Maybe you have as little interest in ice hockey as I do.  Maybe you’ve never heard of Slava Fetisov.  Maybe you think Red Army (MC-82, NFX) is not a documentary that you want to see.  You might be wrong about that – as I was.  With lively and canny direction from Gabe Polsky, this film follows Fetisov from his early recruitment for the Red Army hockey team, skating past its shocking Miracle on Ice defeat by the USA-USA-USA! in the 1980 Olympics, to its subsequent decade of dominance of international play, and then with the fall of the Soviet Union, its re-constitution as the NHL champion Detroit Red Wings.  Their remarkable play, even to a non-fan such as myself, is a thing of beauty, and the film builds to a surprise conclusion, as Fetisov returns to Russia as Minister of Sport under Putin.  All this was news to me, and very interesting both from a sporting point of view and as a window on four decades of change in Russia, from the Cold War to resurgent Slavic nationalism.  This documentary is inventive and engaging in ways I never imagined.

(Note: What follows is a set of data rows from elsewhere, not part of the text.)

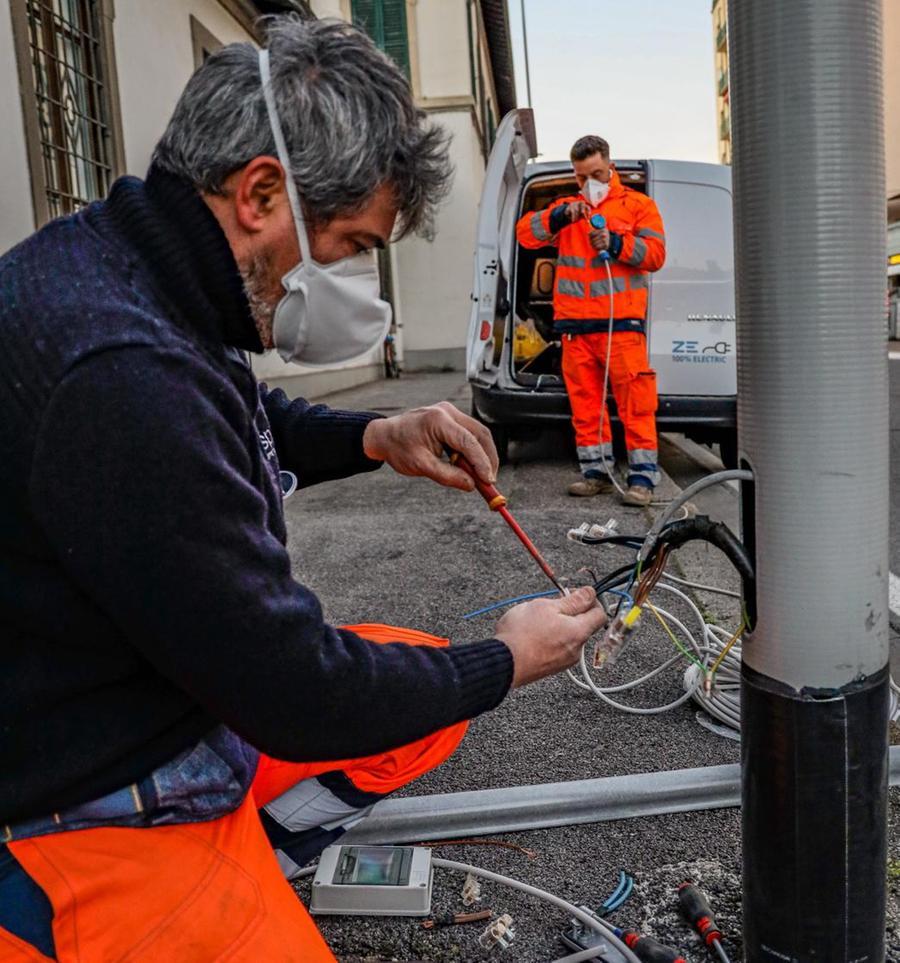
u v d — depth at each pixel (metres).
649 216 4.93
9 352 0.96
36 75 5.64
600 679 2.85
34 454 0.93
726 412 5.62
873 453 1.31
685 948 1.69
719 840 2.00
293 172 1.03
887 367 1.32
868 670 1.35
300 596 1.05
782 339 1.28
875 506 1.32
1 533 0.99
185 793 1.09
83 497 0.92
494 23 24.12
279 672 1.00
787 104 1.23
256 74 1.03
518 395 5.93
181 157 1.04
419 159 1.10
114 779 1.05
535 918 1.78
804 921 1.41
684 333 5.61
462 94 17.12
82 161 6.19
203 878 1.08
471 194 17.41
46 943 1.03
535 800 2.05
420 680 1.12
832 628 1.33
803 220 1.24
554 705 2.69
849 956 1.42
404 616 3.49
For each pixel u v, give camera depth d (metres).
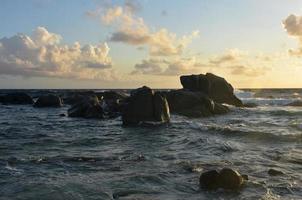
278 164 15.79
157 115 32.25
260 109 48.28
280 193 11.71
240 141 22.31
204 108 41.12
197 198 11.25
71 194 11.40
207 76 53.00
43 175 13.90
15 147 20.80
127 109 33.06
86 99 44.50
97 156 17.88
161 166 15.48
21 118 40.91
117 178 13.45
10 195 11.30
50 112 49.19
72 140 23.89
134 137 25.28
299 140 21.94
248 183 12.62
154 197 11.30
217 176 12.37
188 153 18.69
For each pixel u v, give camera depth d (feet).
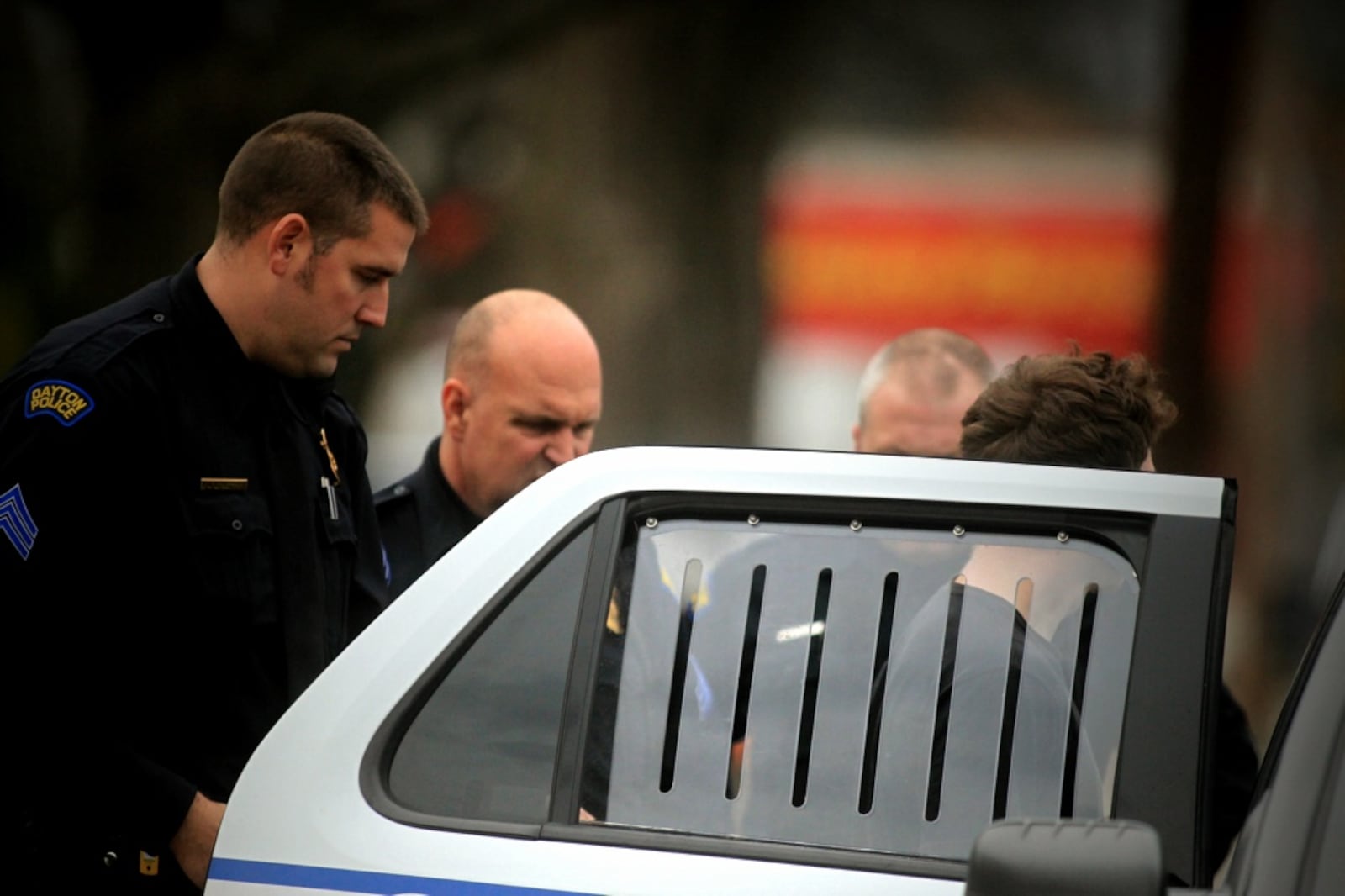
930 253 201.26
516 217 182.70
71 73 151.33
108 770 34.22
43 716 33.86
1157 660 26.18
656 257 185.37
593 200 183.73
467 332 47.98
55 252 151.23
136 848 34.73
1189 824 25.23
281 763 28.53
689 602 28.02
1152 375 36.58
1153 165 192.95
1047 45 204.44
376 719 28.53
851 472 28.14
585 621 28.22
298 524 36.91
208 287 36.65
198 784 35.24
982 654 26.94
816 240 197.67
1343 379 184.03
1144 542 27.12
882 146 201.98
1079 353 37.78
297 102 160.76
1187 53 142.20
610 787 27.40
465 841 27.37
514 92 181.16
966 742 26.63
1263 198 184.55
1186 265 140.97
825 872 26.11
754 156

Happy Valley (MC-76, NFX) is a sport-themed documentary that did not connect with me as much.  It tells the unhappy story of Jerry Sandusky, Joe Paterno, and Penn State football.  The long-delayed revelation of Sandusky’s sexual abuse of boys led to the beloved Joe Pa’s firing and subsequent death, and the iconoclastic removal of his statue from the stadium, but the insane intensity of football passion continues at Penn State, despite shame and disqualification.  As a portrait of sports madness, which I have been known to share in certain cases, this film leaves me cold, and I didn’t find out anything I needed to know about this trial and its consequences.  At best, I take note of it, without recommendation.  

On the other hand, I definitely do recommend the documentary series The Roosevelts: An Intimate History (MC-88, NFX, PBS).  I’m not always a fan of the well-established Ken Burns style, but here he has a wealth of surprising footage with which to tell his story, about the many connections between Theodore, Franklin, and Eleanor Roosevelt, so there was a continuous stream of things I didn’t know and hadn’t seen, about characters I thought I knew going in.  The sheer slow-moving duration of Burns’ filmmaking seems warranted in this case.

I found Going Clear: Scientology and the Prison of Belief (MC-81, NFX, HBO) less engrossing, still of some interest on account of Lawrence Wright’s always-persuasive journalism, but overlong and undeveloped as a film.  It does serve as a telling nonfiction counterpart to P.T. Anderson’s The Master.

Actress (MC-76, NFX) is a small but fairly engaging documentary about a supporting player in The Wire, who gave up acting to move upstate, along the Hudson, and raise her children, only to find that she longed to return to stage or screen.  Robert Greene’s film follows Brandy Burre as she moves toward re-starting her career, and has some fun with the enactment of real life by an inveterate actress, in a funhouse series of reflections, exploring aspects of performance and role-playing.

For me, Merchants of Doubt (MC-70, NFX) was preaching to the converted when it explored the methods of climate change deniers, and other corporate shills who cast doubts on the scientific consensus, so of course I found it persuasive.  Some of the fact-fakers are startling candid about their methods, and Robert Kenner’s film shows how the whole movement ramified from the playbook developed by the cigarette companies to deny the known health risks of smoking.  They unfold the secrets of appealing to the long-ingrained American antagonism toward pointy-headed, outsider experts telling us how to live our lives.  The film is hardly shocking, though certainly cogent, with a few unnecessary flourishes, but basically well-done.


This is not my last word on documentaries of the past year, but it’s enough for now.